Scritto da il 16/06/2015

My-fatherRileggo un post scritto nel 2010. Oggi gli darei un altro titolo: “Quel che resta” …

Oggi ero al MACRO, dove sono esposte le fotografie del Festival internazionale di fotografia di Roma.Tema principale la foto non come testimonianza del passato ma come previsione e profezia visiva del futuro. Quello che più mi ha colpito, commosso alle lacrime (certo, conta anche il proprio vissuto…) sono però delle immagini che appartengono al passato, che raccontano dello spegnersi di un anziano. Suo figlio, Pillip Toledano, ha raccolto foto e parole in un audiovisivo di una delicatezza e un’intensità rara. Guardatelo, e, se ancora potete farlo, accarezzate vostro padre, abbracciate vostra madre.
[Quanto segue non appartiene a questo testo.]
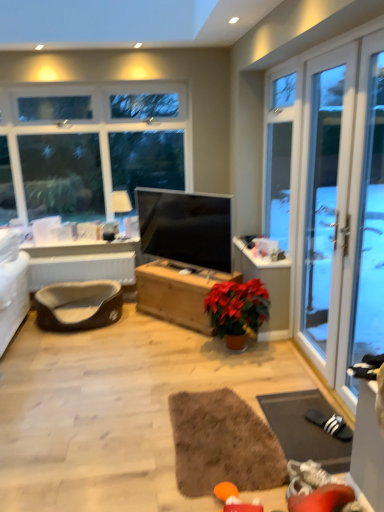
Where is `vacant space that is in between brown plush pet bed at lower left and dark gray rubber yoga mat at lower right, the first yoga mat viewed from the right`? Image resolution: width=384 pixels, height=512 pixels. vacant space that is in between brown plush pet bed at lower left and dark gray rubber yoga mat at lower right, the first yoga mat viewed from the right is located at coordinates (152, 358).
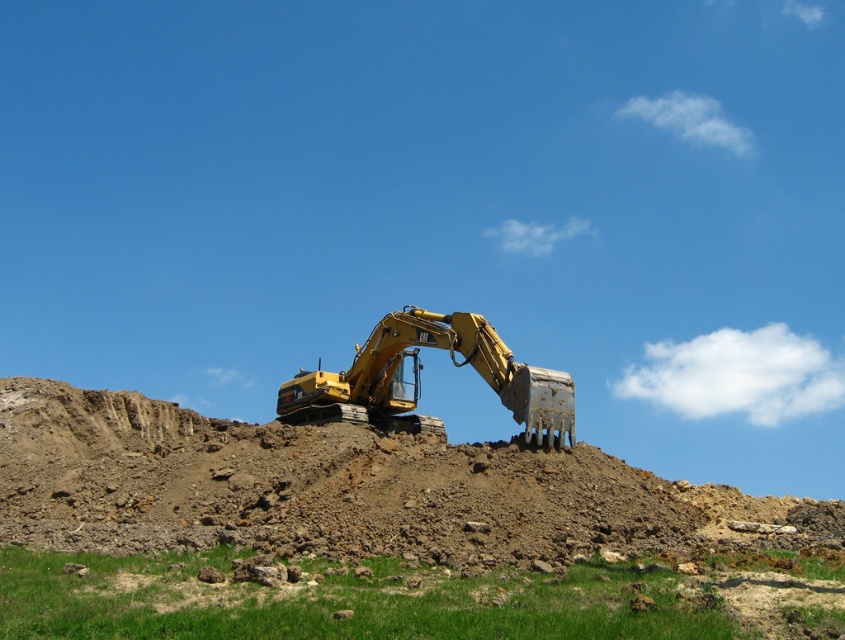
Is brown dirt hill at center bigger than green grass at lower center?

Correct, brown dirt hill at center is larger in size than green grass at lower center.

Which is behind, point (366, 544) or point (726, 566)?

Point (366, 544)

This screenshot has height=640, width=845. Identify the location of brown dirt hill at center. (341, 486).

Describe the element at coordinates (350, 602) in the screenshot. I see `green grass at lower center` at that location.

Between green grass at lower center and matte yellow excavator at center, which one appears on the left side from the viewer's perspective?

matte yellow excavator at center is more to the left.

Find the location of a particular element. green grass at lower center is located at coordinates (350, 602).

Based on the photo, is brown dirt hill at center wider than matte yellow excavator at center?

Correct, the width of brown dirt hill at center exceeds that of matte yellow excavator at center.

Which is above, brown dirt hill at center or matte yellow excavator at center?

matte yellow excavator at center is higher up.

This screenshot has width=845, height=640. I want to click on brown dirt hill at center, so click(x=341, y=486).

Find the location of a particular element. Image resolution: width=845 pixels, height=640 pixels. brown dirt hill at center is located at coordinates (341, 486).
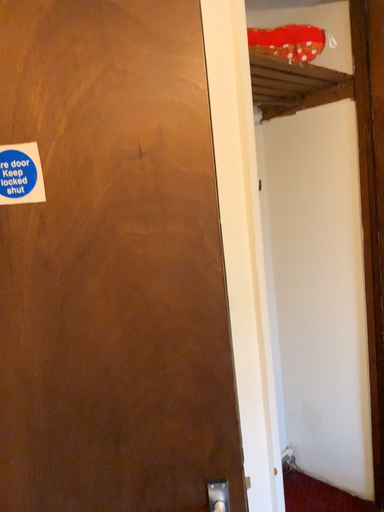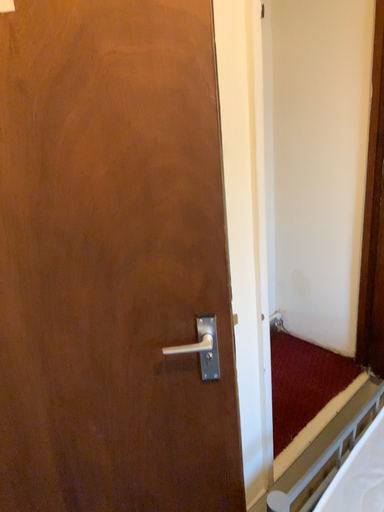
Question: Which way did the camera rotate in the video?

Choices:
 (A) rotated upward
 (B) rotated downward

Answer: (B)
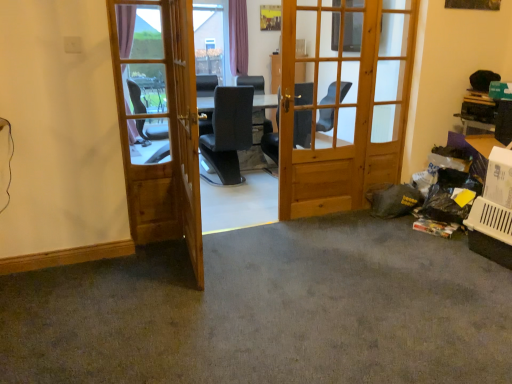
Identify the location of empty space that is to the right of light brown wooden screen door at center. (257, 263).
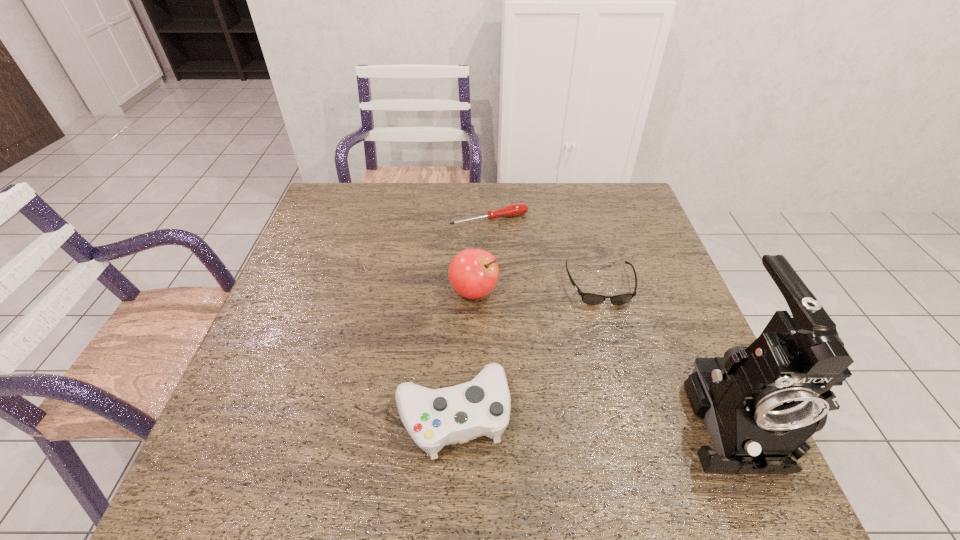
Point out which object is positioned as the second nearest to the third tallest object. Please provide its 2D coordinates. Your answer should be formatted as a tuple, i.e. [(x, y)], where the tuple contains the x and y coordinates of a point satisfying the conditions above.

[(589, 298)]

I want to click on free space that satisfies the following two spatial constraints: 1. on the back side of the sunglasses; 2. on the right side of the third shortest object, so click(459, 286).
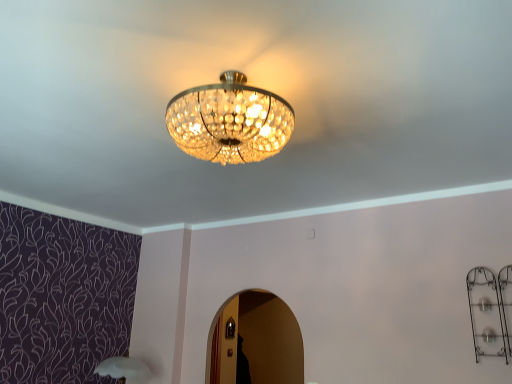
Image resolution: width=512 pixels, height=384 pixels. I want to click on gold reflective mirror at center, so click(x=258, y=340).

Measure the distance between point [236,380] and camera.

Point [236,380] and camera are 3.20 meters apart.

Describe the element at coordinates (258, 340) in the screenshot. This screenshot has height=384, width=512. I see `gold reflective mirror at center` at that location.

Locate an element on the screen. This screenshot has width=512, height=384. gold reflective mirror at center is located at coordinates (258, 340).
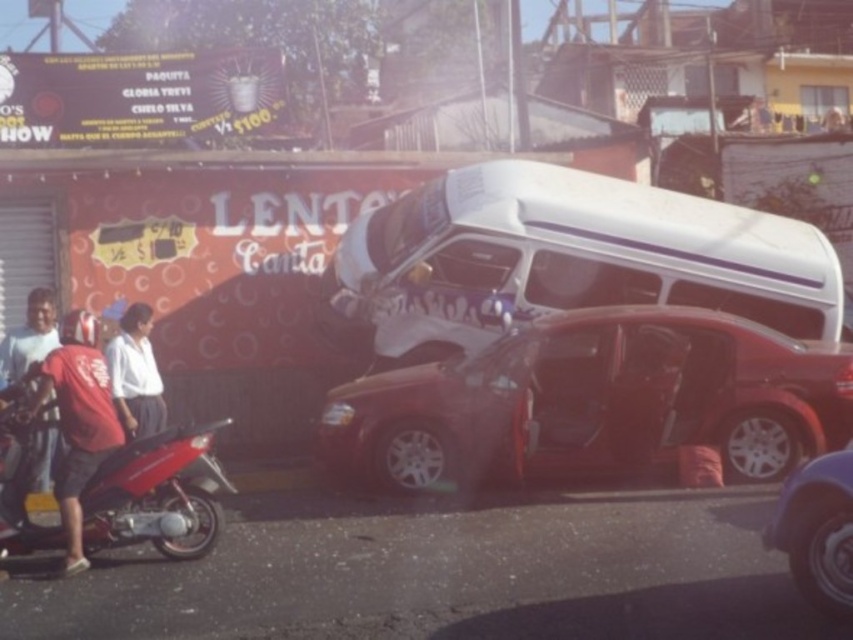
You are a pedestrian standing on the sidewalk. You see a shiny red sedan at center and a matte white shirt at left. Which object is closer to the left side of the road?

The matte white shirt at left is closer to the left side of the road because the shiny red sedan at center is positioned to its right.

You are a delivery driver who needs to park your vehicle in the area shown. The parking spot you want is located at coordinate point 0.402, 0.672. Is the white glossy van at center currently occupying this spot?

The white glossy van at center is positioned at point [572,257], so yes, it is occupying the parking spot you want.

You are a pedestrian standing at the edge of the street scene described. You notice the shiny red sedan at center and the matte white shirt at left. Which object takes up more space in the image?

The shiny red sedan at center is larger in size than the matte white shirt at left, so it takes up more space in the image.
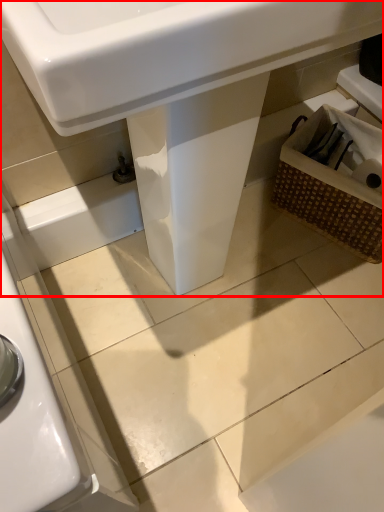
Question: From the image's perspective, what is the correct spatial relationship of sink (annotated by the red box) in relation to basket?

Choices:
 (A) above
 (B) below

Answer: (A)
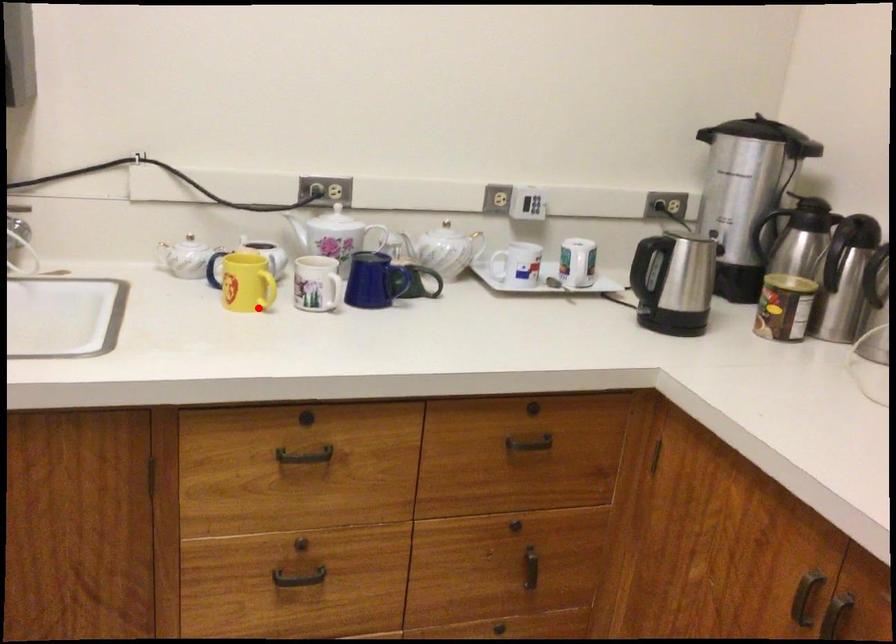
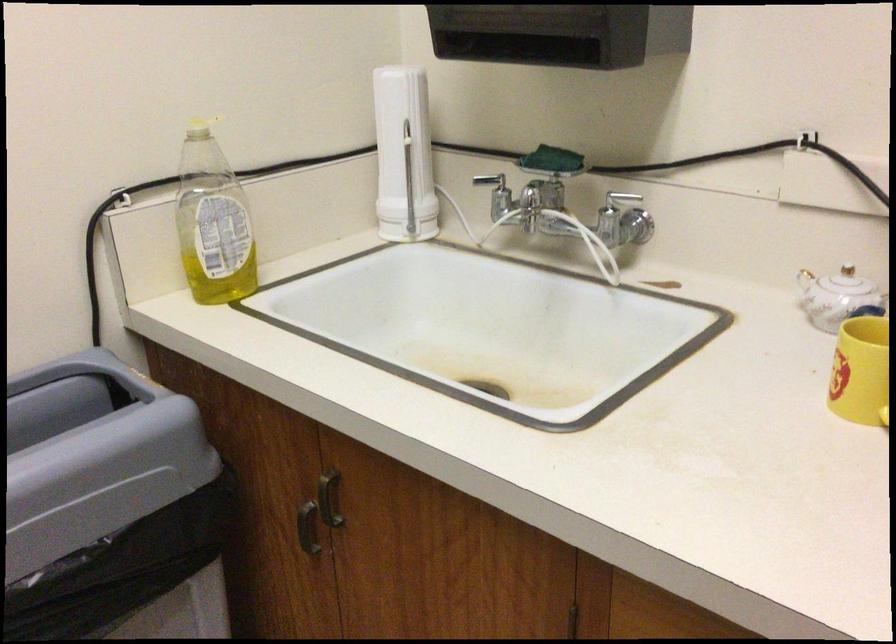
Question: I am providing you with two images of the same scene from different viewpoints. Image1 has a red point marked. In image2, the corresponding 3D location appears at what relative position? Reply with the corresponding letter.

Choices:
 (A) Closer
 (B) Farther

Answer: (A)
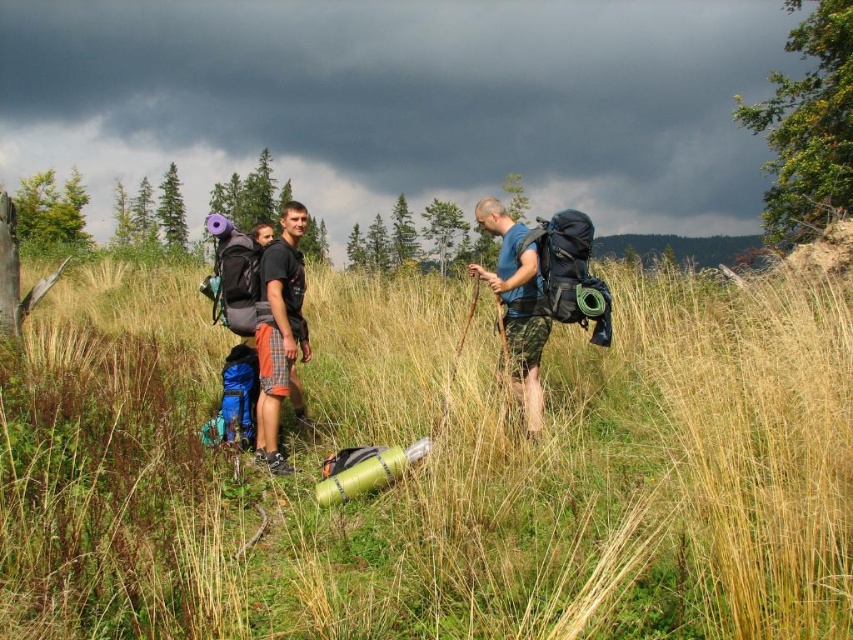
Identify the location of green grassy at center. This screenshot has height=640, width=853. (434, 472).

Describe the element at coordinates (434, 472) in the screenshot. I see `green grassy at center` at that location.

Identify the location of green grassy at center. (434, 472).

Is green grassy at center positioned before matte black t-shirt at center?

Yes, green grassy at center is closer to the viewer.

Can you confirm if green grassy at center is positioned above matte black t-shirt at center?

No.

Describe the element at coordinates (434, 472) in the screenshot. The width and height of the screenshot is (853, 640). I see `green grassy at center` at that location.

Locate an element on the screen. Image resolution: width=853 pixels, height=640 pixels. green grassy at center is located at coordinates (434, 472).

Measure the distance between matte black t-shirt at center and blue fabric backpack at center.

matte black t-shirt at center is 1.66 meters from blue fabric backpack at center.

Is point (286, 324) positioned after point (537, 417)?

No, (286, 324) is closer to viewer.

Locate an element on the screen. This screenshot has height=640, width=853. matte black t-shirt at center is located at coordinates (279, 330).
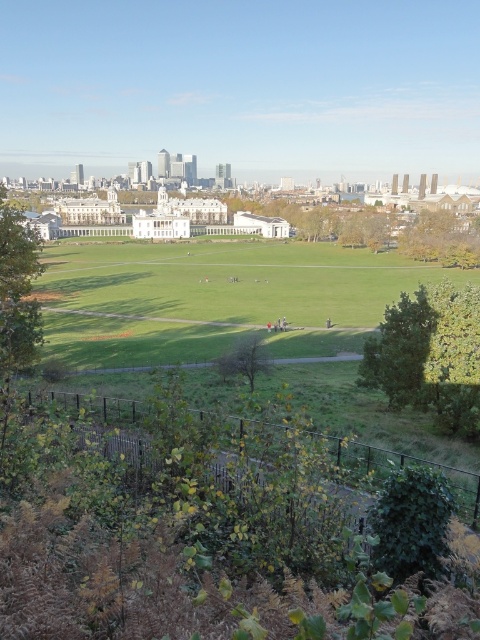
Question: Based on their relative distances, which object is nearer to the green leafy tree at upper right?

Choices:
 (A) green grassy field at center
 (B) green leafy tree at center

Answer: (A)

Question: Can you confirm if green leafy tree at lower left is thinner than green leafy tree at upper right?

Choices:
 (A) yes
 (B) no

Answer: (A)

Question: Does green grassy field at center have a larger size compared to green leafy tree at center?

Choices:
 (A) no
 (B) yes

Answer: (B)

Question: Does green leafy tree at center-right appear over green leafy tree at lower left?

Choices:
 (A) yes
 (B) no

Answer: (B)

Question: Which of the following is the closest to the observer?

Choices:
 (A) (112, 348)
 (B) (240, 371)
 (C) (472, 250)

Answer: (B)

Question: Which object appears farthest from the camera in this image?

Choices:
 (A) green leafy tree at upper right
 (B) green grassy field at center
 (C) green leafy tree at center

Answer: (A)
“I want to think seriously about what I can accomplish with what is left of my life” scrive questo vecchio con la mano tremamte e i caratteri incerti su un libretto d’appunti…

Ripenso a quanto ho scritto nell’introduzione di “A come Avventura”, un libro per me intimamente legato al ricordo di mia madre e al suo ultimo anno di vita.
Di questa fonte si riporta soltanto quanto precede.